Certaines missions seraient même, selon les propos du RN, « purement et simplement supprimées », car jugées non prioritaires. Bien entendu, d’autres courants politiques ont fait aussi des propositions d’économies budgétaires similaires.
Polémiques et critiques : entre efficacité et service public
Des accusations de coupes idéologiques et aveugles
Cette réforme, bien qu’appuyée sur des impératifs budgétaires, n’échappe pas à la controverse. Des députés de gauche et certains collectifs comme « Nos services publics » dénoncent ce qu’ils appellent des « coupes à la tronçonneuse » ou « à l’aveugle ». La suppression de certains organismes, notamment dans le domaine environnemental, culturel ou sanitaire, est jugée problématique en termes de continuité et de qualité du service public.
De plus, la « Commission nationale du débat public » (CNDP), menacée de disparition, est emblématique des critiques : cette instance permet une participation citoyenne aux projets d’impact environnemental majeur. Sa suppression pourrait représenter un recul démocratique, en particulier dans une époque marquée par une demande croissante de transparence et d’implication citoyenne.

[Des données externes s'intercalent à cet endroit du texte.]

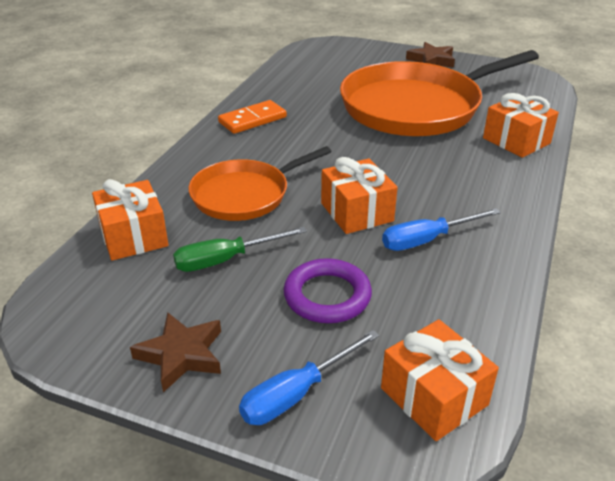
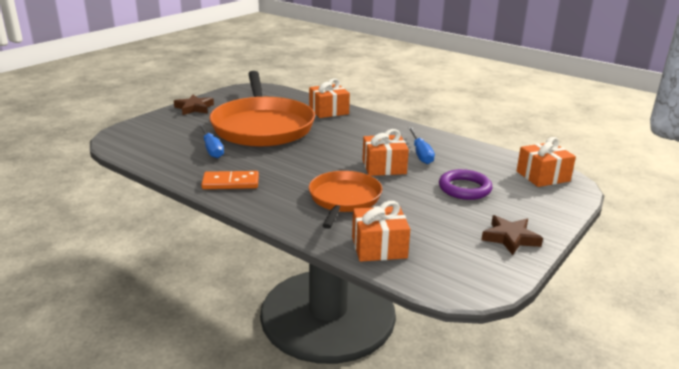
camera: 75 degrees left, 10 degrees down
green screwdriver [173,227,307,272] -> none
orange pan [189,146,332,221] -> orange pan turned 150 degrees counterclockwise [309,171,382,229]
orange domino [218,100,287,134] -> orange domino turned 75 degrees counterclockwise [201,171,259,189]
blue screwdriver [239,330,379,425] -> blue screwdriver moved to [198,123,224,158]

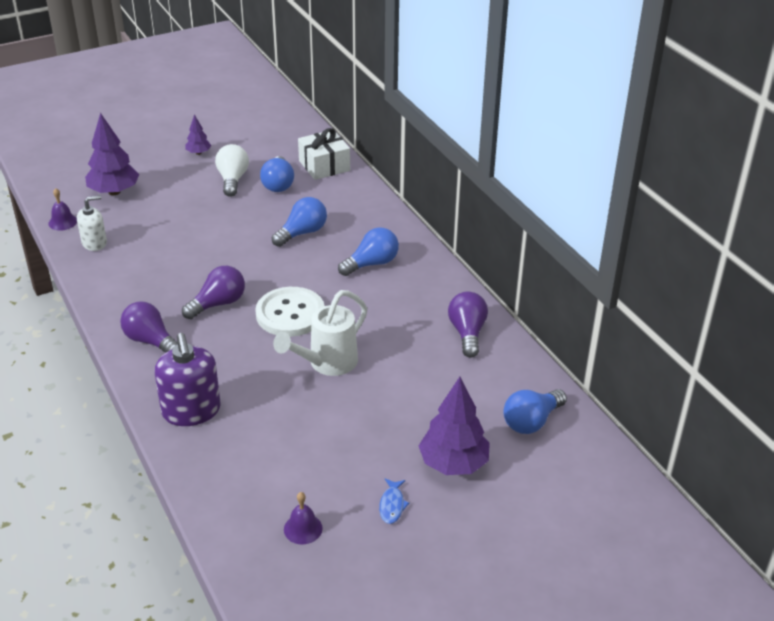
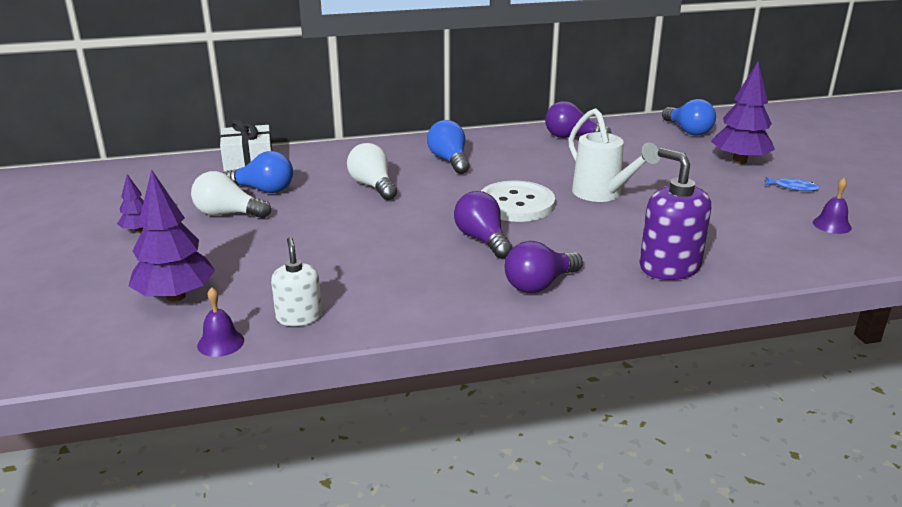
camera: 75 degrees left, 10 degrees down
purple soap dispenser [155,333,221,426] -> purple soap dispenser turned 120 degrees counterclockwise [640,148,711,280]
blue light bulb [272,197,327,247] -> white light bulb [347,143,397,200]

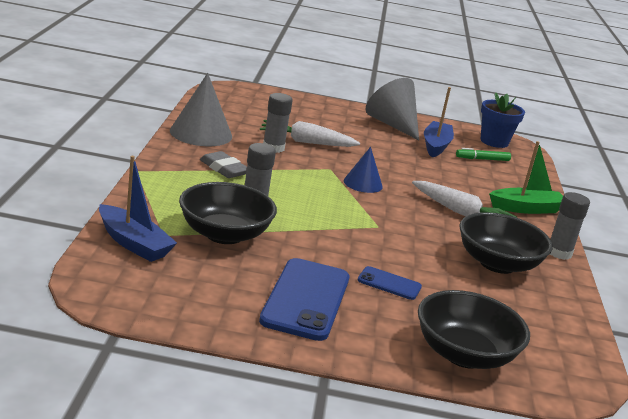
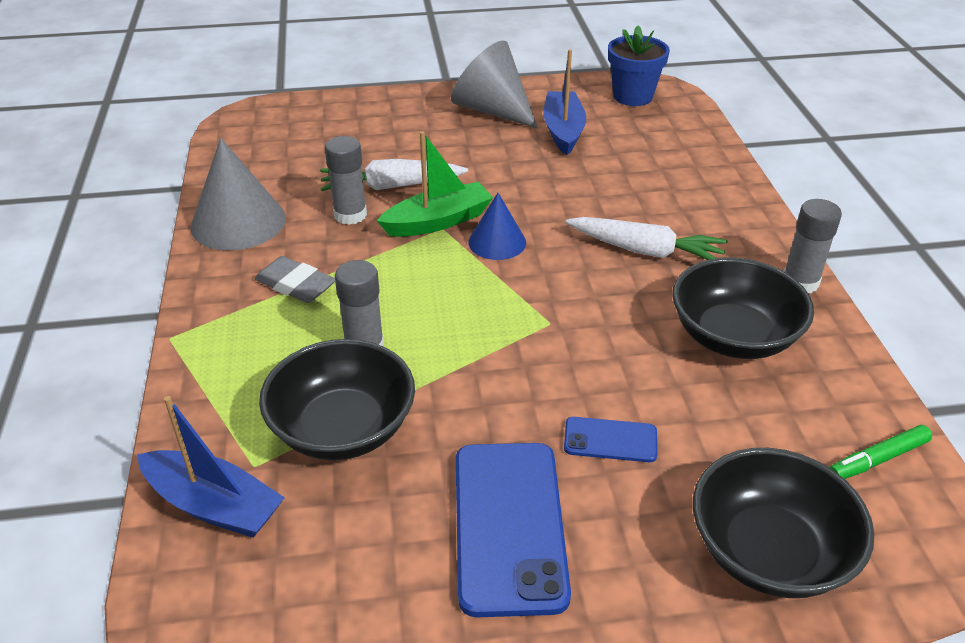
camera: 10 degrees left, 15 degrees up
green marker [456,148,511,161] -> green marker moved to [829,425,932,479]
green boat [489,141,563,214] -> green boat moved to [377,131,493,237]

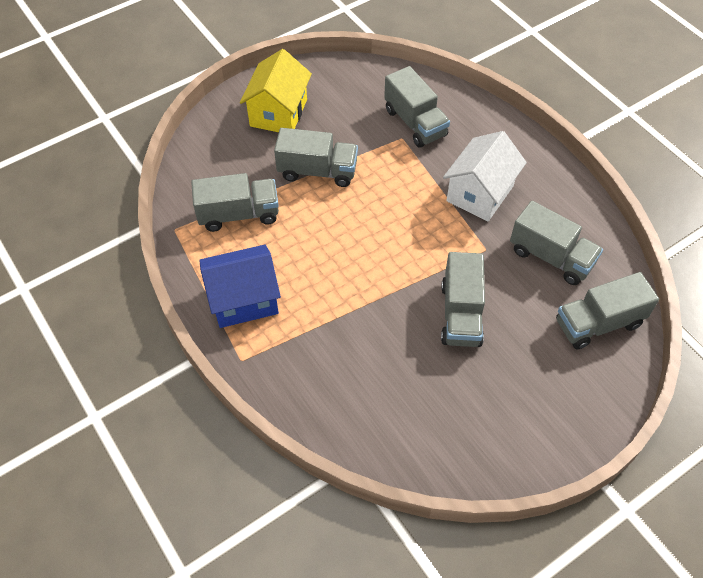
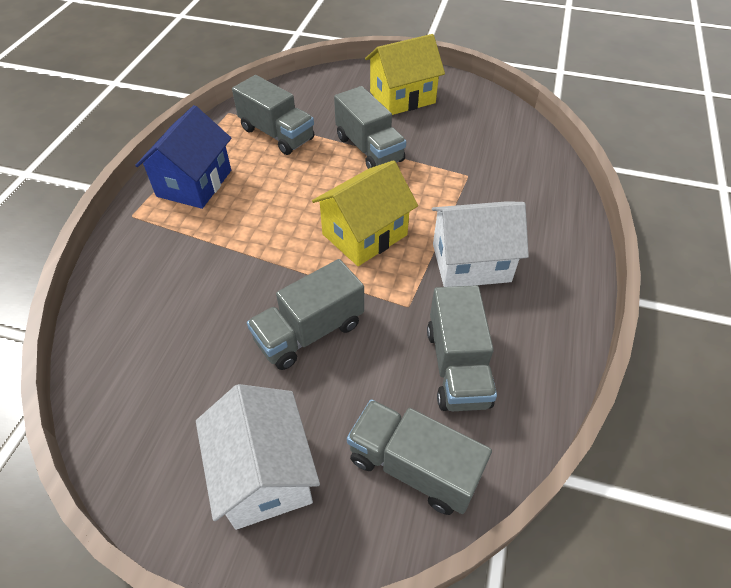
camera: 50 degrees right, 5 degrees down
blue house [199,245,281,328] -> blue house turned 75 degrees clockwise [135,105,231,209]
grey truck [384,66,450,148] -> none
none -> white house [196,384,320,530]
none -> yellow house [312,160,418,266]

Des doutes sur la faisabilité des fusions
Des experts ont également exprimé leurs réserves sur la faisabilité technique de certaines fusions. Par exemple, la proposition de regrouper « France Compétences » et « France Travail » semble difficilement réalisable du fait de leurs missions distinctes et de leur mode de fonctionnement propre. Une fusion mal pensée risquerait de perturber les usagers et de réduire la qualité des services rendus.
Réformer sans démolir : quelles alternatives ?
Vers une meilleure coordination plutôt qu’une suppression généralisée
Un rapport remis par Boris Ravignon suggère des alternatives à la simple suppression d’agences : il plaide pour une meilleure coordination entre les acteurs publics et un renforcement du rôle de l’État, notamment à travers les préfectures. Cette approche vise à réduire les doublons sans nécessairement faire disparaître des entités utiles.
Il s’agit donc de trouver un juste équilibre entre économies budgétaires et maintien d’un service public performant. Supprimer une structure sans avoir prévu son remplacement ou l’intégration de ses missions ailleurs pourrait créer des ruptures dans l’accompagnement des usagers, notamment dans les domaines sensibles comme la santé, l’environnement ou l’inclusion.
Limiter l’éparpillement des compétences
Une des pistes consensuelles repose sur la clarification des rôles entre l’Etat central et les collectivités territoriales. Le « millefeuille administratif » est aussi une question de superposition des responsabilités entre communes, départements, régions et Etat. La simplification pourrait donc passer par une refonte territoriale plus ambitieuse, même si la suppression d’un niveau de collectivité, comme les départements, semble encore peu envisagée politiquement.
Conclusion
La réforme du « millefeuille administratif » constitue un enjeu majeur pour l’État français, tant en termes d’efficacité que de crédibilité. La volonté de simplifier l’appareil administratif et de réaliser des économies importantes est largement partagée, mais les moyens proposés divisent profondément. Entre les suppressions massives d’agences envisagées par certains groupes politiques et les appels à une rationalisation progressive et concertée, le débat reste ouvert.
Pour être pleinement légitime et durable, cette réforme devra non seulement répondre aux exigences budgétaires, mais aussi préserver la qualité des services publics et maintenir un lien de confiance avec les citoyens. Réformer ne doit pas signifier affaiblir, mais repenser avec cohérence et exigence l’organisation de l’action publique.